Como música de cierre, y teniendo en cuenta que el Putumayo geográfico de la novela de Vargas Llosa da nombre también a un excepcional sello discográfico especializado en lo que se ha dado en llamar ‘músicas del mundo’ os ofrezco una canción extraída de uno de sus múltiples discos. Se trata de Mon amour, ma cherie, de los malienses Amadou y Mariam con la colaboración de Johnny Marr. Hasta la semana próxima.

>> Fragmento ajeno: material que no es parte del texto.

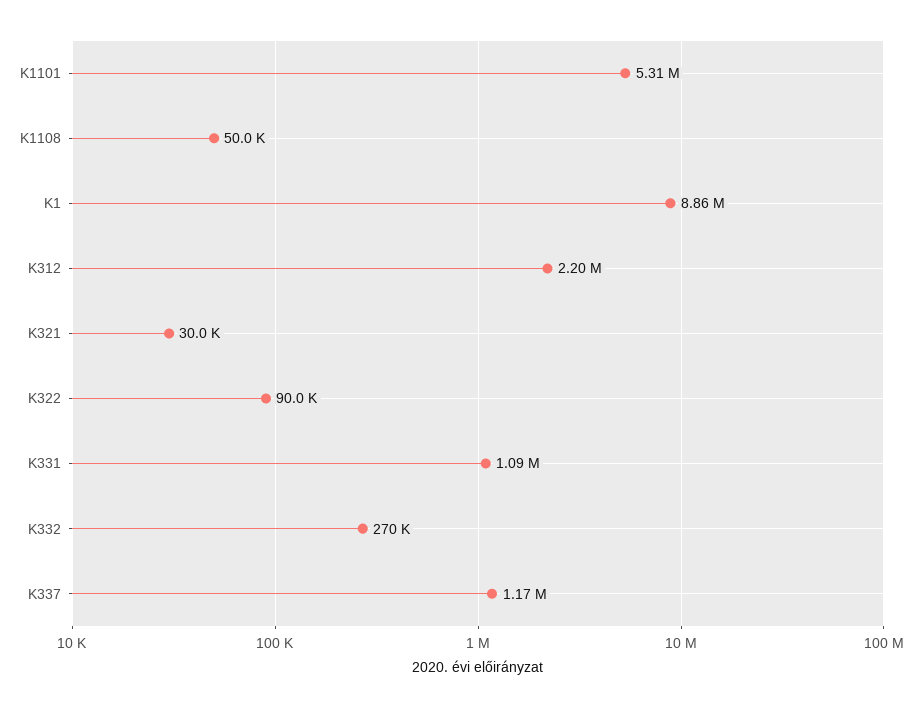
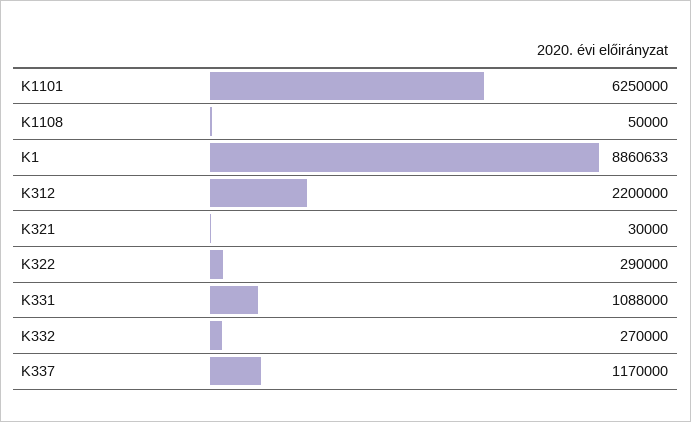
  {
-   "K1101": 5310000,
+   "K1101": 6250000,
    "K1108": 50000,
    "K1": 8860633,
    "K312": 2200000,
    "K321": 30000,
-   "K322": 90000,
+   "K322": 290000,
    "K331": 1088000,
    "K332": 270000,
    "K337": 1170000
  }

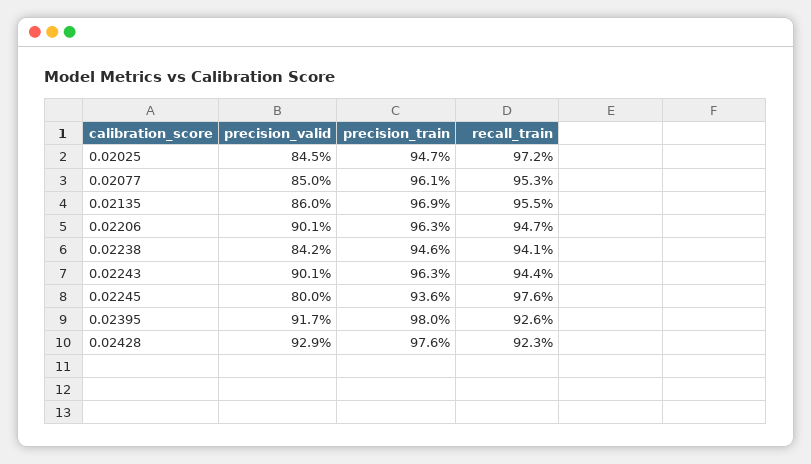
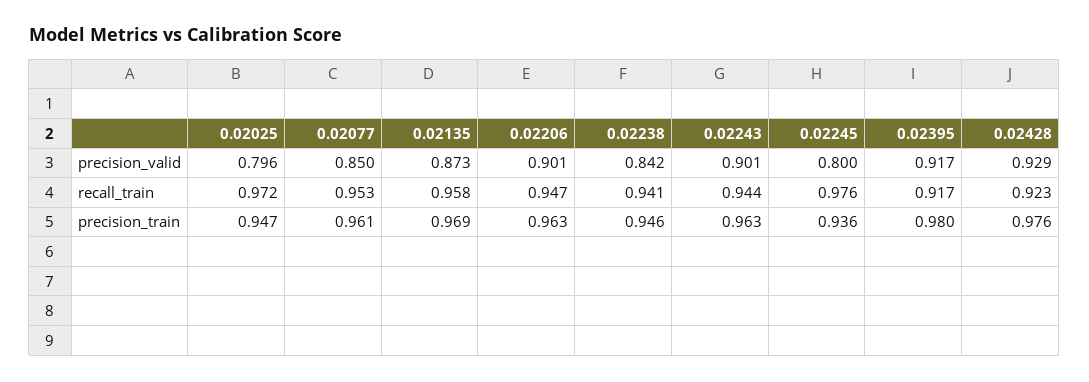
  {
    "precision_valid": {
-     "0.02025": 0.845,
+     "0.02025": 0.796,
      "0.02077": 0.85,
-     "0.02135": 0.86,
+     "0.02135": 0.873,
      "0.02206": 0.901,
      "0.02238": 0.842,
      "0.02243": 0.901,
      "0.02245": 0.8,
      "0.02395": 0.917,
      "0.02428": 0.929
    },
    "precision_train": {
      "0.02025": 0.947,
      "0.02077": 0.961,
      "0.02135": 0.969,
      "0.02206": 0.963,
      "0.02238": 0.946,
      "0.02243": 0.963,
      "0.02245": 0.936,
      "0.02395": 0.98,
      "0.02428": 0.976
    },
    "recall_train": {
      "0.02025": 0.972,
      "0.02077": 0.953,
-     "0.02135": 0.955,
+     "0.02135": 0.958,
      "0.02206": 0.947,
      "0.02238": 0.941,
      "0.02243": 0.944,
      "0.02245": 0.976,
-     "0.02395": 0.926,
+     "0.02395": 0.917,
      "0.02428": 0.923
    }
  }

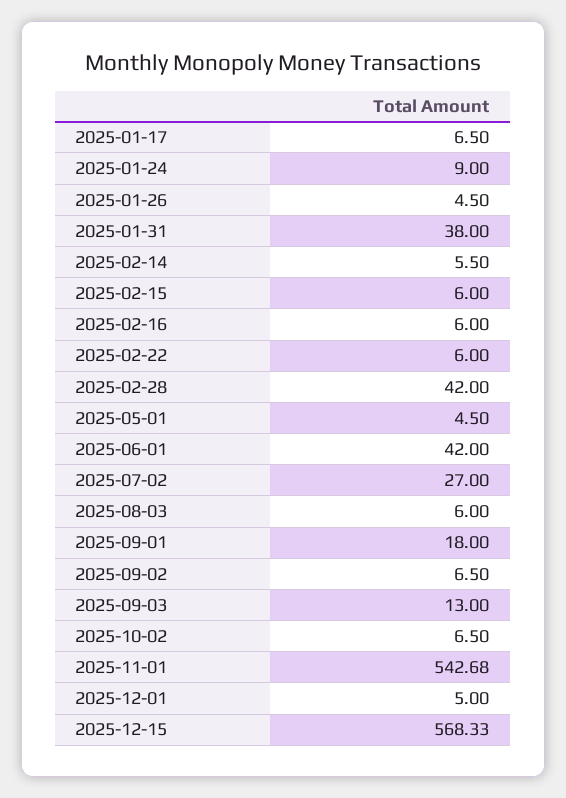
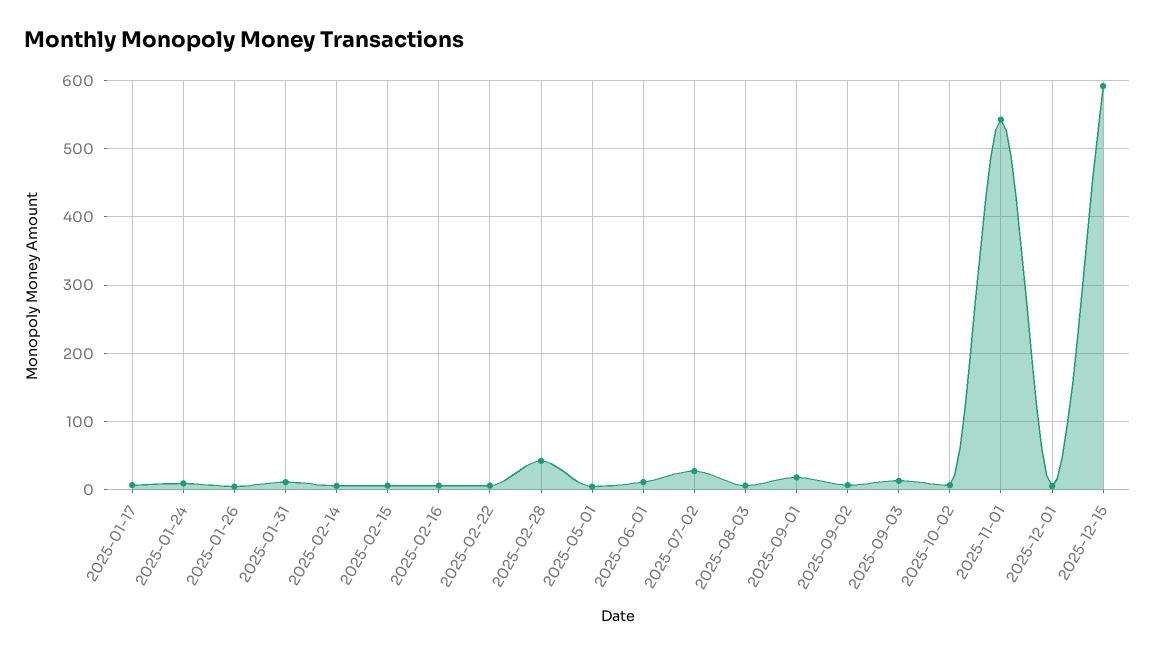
  {
    "2025-01-17": 6.5,
    "2025-01-24": 9,
    "2025-01-26": 4.5,
-   "2025-01-31": 38,
+   "2025-01-31": 10,
    "2025-02-14": 5.5,
    "2025-02-15": 6,
    "2025-02-16": 6,
    "2025-02-22": 6,
    "2025-02-28": 42,
    "2025-05-01": 4.5,
-   "2025-06-01": 42,
+   "2025-06-01": 10,
    "2025-07-02": 27,
    "2025-08-03": 6,
    "2025-09-01": 18,
    "2025-09-02": 6.5,
    "2025-09-03": 13,
    "2025-10-02": 6.5,
    "2025-11-01": 542.68,
    "2025-12-01": 5,
-   "2025-12-15": 568.33
+   "2025-12-15": 590
  }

Cuando estaba en Liverpool, donde sus primos, Roger vencía a veces su timidez e interrogaba al tío Edward sobre el África, un continente cuya sola mención le llenaba la cabeza de bosques, fieras, aventuras y hombres intrépidos. Gracias la tío Edward Bannister oyó hablar por primera vez del doctor David Livingstone, el médico y evangelista escocés que desde hacía años exploraba el continente africano, recorriendo ríos como el Zambezi y el Shire, bautizando montañas, parajes desconocidos y llevando el cristianismo a las tribus de salvajes. Había sido el primer europeo en cruzar África de costa a costa, el primero en recorrer el desierto de Kalahari y se había convertido en el héroe más popular del Imperio británico. Roger soñaba con él, leía los folletos que describían sus proezas y ansiaba formar parte de sus expediciones, enfrentar a su lado los peligros, ayudarlo a llevar la religión cristiana a esos paganos que no habían salido de la Edad de Piedra. Cuando el doctor Livingstone, buscando las fuentes del Nilo, desapareció tragado por las selvas africanas, Roger tenía dos años. Cuando, en 1872, otro aventurero y explorador legendario, Henry Morton Stanley, periodista de origen galés empleado por un periódico de Nueva York, emergió de la jungla anunciando al mundo que había encontrado vivo al doctor Livingstone, estaba por cumplir ocho. El niño vivió la novelesca historia con asombro y envidia. Y cuando, un año más tarde, se supo que el doctor Livingstone, que nunca quiso abandonar el suelo africano ni volver a Inglaterra, falleció, Roger sintió que había perdido a un familiar muy querido. De grande, él también sería explorador, como esos titanes, Livingstone y Stanley, que estaban extendiendo las fronteras de Occidente y viviendo unas vidas tan extraordinarias.